**Assignment**: Your task is to retype every entry exactly while omitting the pictures.
━━━ Data shown ━━━
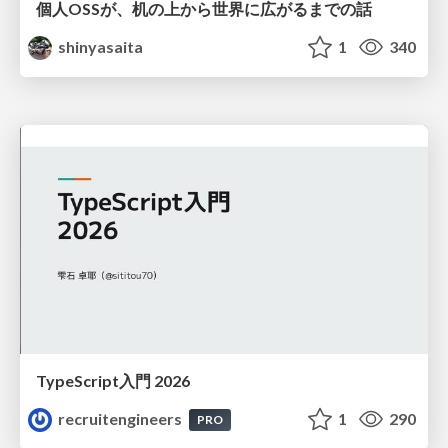
個人OSSが、机の上から世界に広がるまでの話
shinyasaita
1
340
TypeScript入門 2026
recruitengineers
1
290
PRO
━━━
**Finished exercise**:
個人OSSが、机の上から世界に広がるまでの話
shinyasaita
1
340
TypeScript入門 2026
recruitengineers
1
290
PRO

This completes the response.